As we’ve said many times before, we love Veeam because they always iterate and improve their product with extremely useful features and updates, and it’s clear they listen to their users. V11 is no exception. So, here are some of the things coming with Veeam V11 that we are truly excited about.
Continuous Data Protection (CDP)
CDP is a function that captures IO at a hypervisor level, not a snapshot level, so whenever data gets written to the disks, it’s also written to CDP storage simultaneously. It’s truly real-time data protection –any time you write to the disk, it’s writes to the backup. Traditionally, Veeam’s backups are snapshots set at a regular interval, like four hours. Which puts your Recovery Point Objective (RPO) at up to four hours.
If you have workloads that require a low RPO, like databases or file stores or critical programs, CDP can help you accomplish that without bogging down your regular backup processes. (Caveat: this is all dependent on your supporting infrastructure and bandwidth. We can talk with you more about that if you need help.)
Veeam has a deployment tool for this that will analyze your historical IO for your selected VMs, and it will estimate the required bandwidth and IO that you’ll need on your backup repository. This is to help you decide if CDP is a viable option for you. It can also help you plan your infrastructure upgrades to support this function if you want to lower the RPO for specific workloads.
Please note that this feature is included in Universal licenses, but is only available with Enterprise Plus if you’re licensing per socket. If you’ve got Zerto or were considering implementing it, Veeam may be a more economical option.

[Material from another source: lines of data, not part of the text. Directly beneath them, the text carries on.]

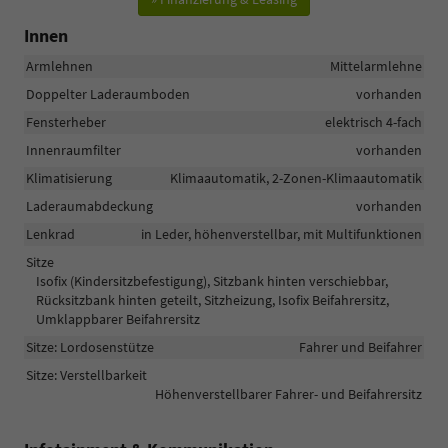
Innen
Armlehnen
Mittelarmlehne
Doppelter Laderaumboden
vorhanden
Fensterheber
elektrisch 4-fach
Innenraumfilter
vorhanden
Klimatisierung
Klimaautomatik, 2-Zonen-Klimaautomatik
Laderaumabdeckung
vorhanden
Lenkrad
in Leder, höhenverstellbar, mit Multifunktionen
Sitze
Isofix (Kindersitzbefestigung), Sitzbank hinten verschiebbar,
Rücksitzbank hinten geteilt, Sitzheizung, Isofix Beifahrersitz,
Umklappbarer Beifahrersitz
Sitze: Lordosenstütze
Fahrer und Beifahrer
Sitze: Verstellbarkeit
Höhenverstellbarer Fahrer- und Beifahrersitz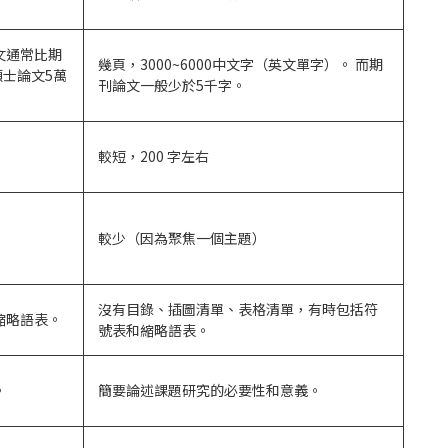
文通常比期
幾頁，3000~6000中文字（英文單字）。 而期
碩士論文5萬
刊論文一般少於5千字。
較短，200 字左右
較少（因為聚焦一個主題）
沒有目錄、插圖清單、表格清單，有時包括符
縮略語表。
號表和縮略語表。
。
簡要論述課題研究的必要性和意義。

Veeam is also rolling out hardened Linux-based repositories, because Linux has immutable functionality that Windows does not. This will keep your backups safe in the event of a ransomware or bad actor attack.
That doesn’t mean you can’t back up Windows machines onto these repositories, though. They’re just stored on Linux for its abilities to keep data from being modified.

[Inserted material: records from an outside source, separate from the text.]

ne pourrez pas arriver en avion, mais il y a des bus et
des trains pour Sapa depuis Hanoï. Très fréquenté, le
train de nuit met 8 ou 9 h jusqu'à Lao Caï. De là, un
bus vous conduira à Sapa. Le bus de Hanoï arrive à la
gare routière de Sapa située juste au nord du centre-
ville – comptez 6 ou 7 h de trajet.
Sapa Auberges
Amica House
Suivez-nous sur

This is a built-in feature for all license levels, but must be set up on standalone hardware, separate from production and separate from your backup server. We recommend this because if this repository sits on your virtual environment, it can still be attacked from a different layer and renders this entire function basically useless.

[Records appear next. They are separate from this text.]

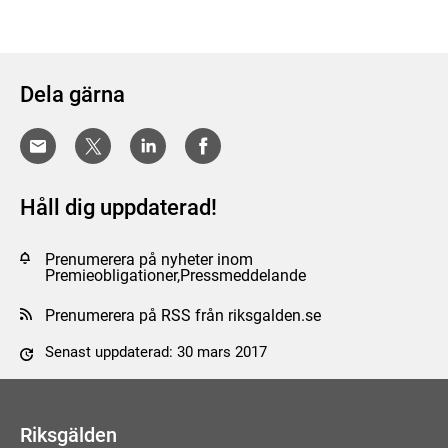
Dela gärna
Håll dig uppdaterad!
Prenumerera på nyheter inom
Premieobligationer,Pressmeddelande
Prenumerera på RSS från riksgalden.se
Senast uppdaterad: 30 mars 2017
Tyck till om sidan
Riksgälden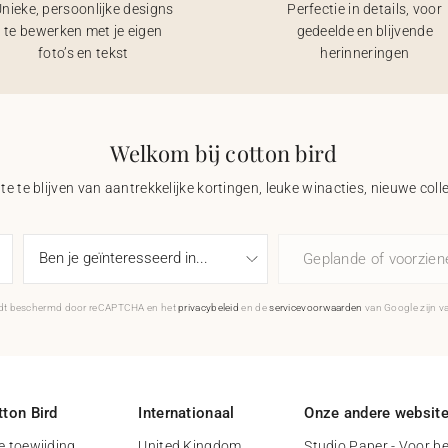
nieke, persoonlijke designs
Perfectie in details, voor
te bewerken met je eigen
gedeelde en blijvende
foto’s en tekst
herinneringen
Welkom bij cotton bird
e te blijven van aantrekkelijke kortingen, leuke winacties, nieuwe coll
Geplande of voorzie
rdt beschermd door reCAPTCHA en het
privacybeleid
en de
servicevoorwaarden
van Google zijn v
ton Bird
Internationaal
Onze andere websit
 toewijding
United Kingdom
Studio Paper - Voor be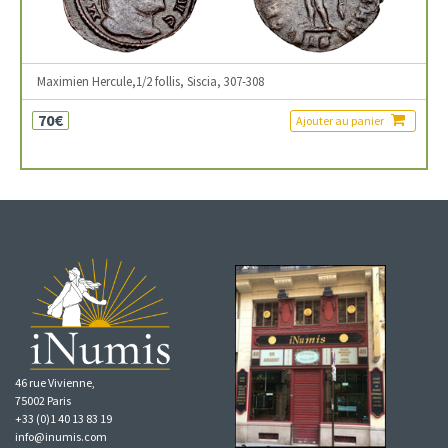
Maximien Hercule,1/2 follis, Siscia, 307-308
70€
Ajouter au panier
46 rue Vivienne,
75002 Paris
+33 (0)1 40 13 83 19
info@inumis.com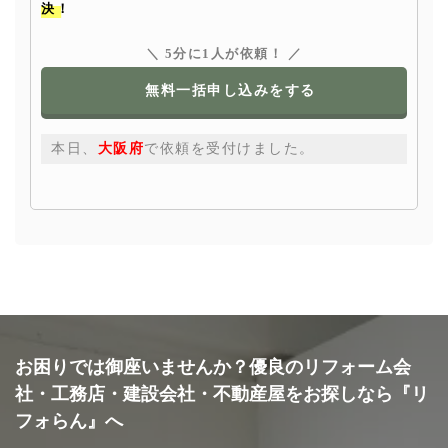
決！
＼ 5分に1人が依頼！ ／
無料一括申し込みをする
本日、
大阪府
で依頼を受付けました。
お困りでは御座いませんか？優良のリフォーム会
社・工務店・建設会社・不動産屋をお探しなら『リ
フォらん』へ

Archive Tiering for Glacier and Azure Blob
Veeam V11 now supports archive tiers with Amazon S3 Glacier and Azure Blob Archive Storage. Previously, while Veeam supported backups to Amazon S3 and Azure, it didn’t use the Glacier or Archive tiers. These are the coldest tiers of storage, the ones that are the Write-Once-Read-Never and Jeez-I-Hope-I-Never-Have-To-Use-This-Backup backups. It’s very cost effective to write the data to and have it stored, and is many organization’s last-ditch backup option in their 3-2-1 (three copies of backup on two different media, one being offsite) strategy.
Now you can either add on that archive storage layer to your backup strategy that you just couldn’t financially justify before, or adjust your cloud backup strategy to utilize this more cost-effective option and save some money. This is also a great way for you to get off tape backups if you’re still using them and want to simplify the archive tier process.
As always, Veeam has made tweaks and changes to the UI to improve the overall experience and eliminate those little frustrations we encounter administering our Veeam environments.
For example, there is a new feature for identifying orphaned disks. When you remove a backup job, it will now tell you if the disks that were associated with that job have not been deleted (orphaned). This is a massive help with cleanup. It’s common for people to delete backup jobs, but neglect to delete the disks that go with them. This ends up taking up a lot of storage space, which can invariably cause huge problems getting backups to complete if space runs out.
Even if you knew to complete this task, trying to delete a disk that was once associated with a backup job was difficult because it was hard to identify easily. Now, you can see where they’re identified in Veeam:
Another nice fix we’ve noticed has to do with when you’re doing file-level restores. The button is less confusing now. It used to say “Restore,” which caused many to think they were going to redo their old VM via a restore function instead of choosing the file(s) in question. It did always just open a new window for you to browse, but it scared a lot of people. Now it says “Browse,” so it will make a large amount of admins much less nervous.
There are a lot more of these small changes that clear up confusion or simplify tasks, so poke around and let us know which have really improved your life!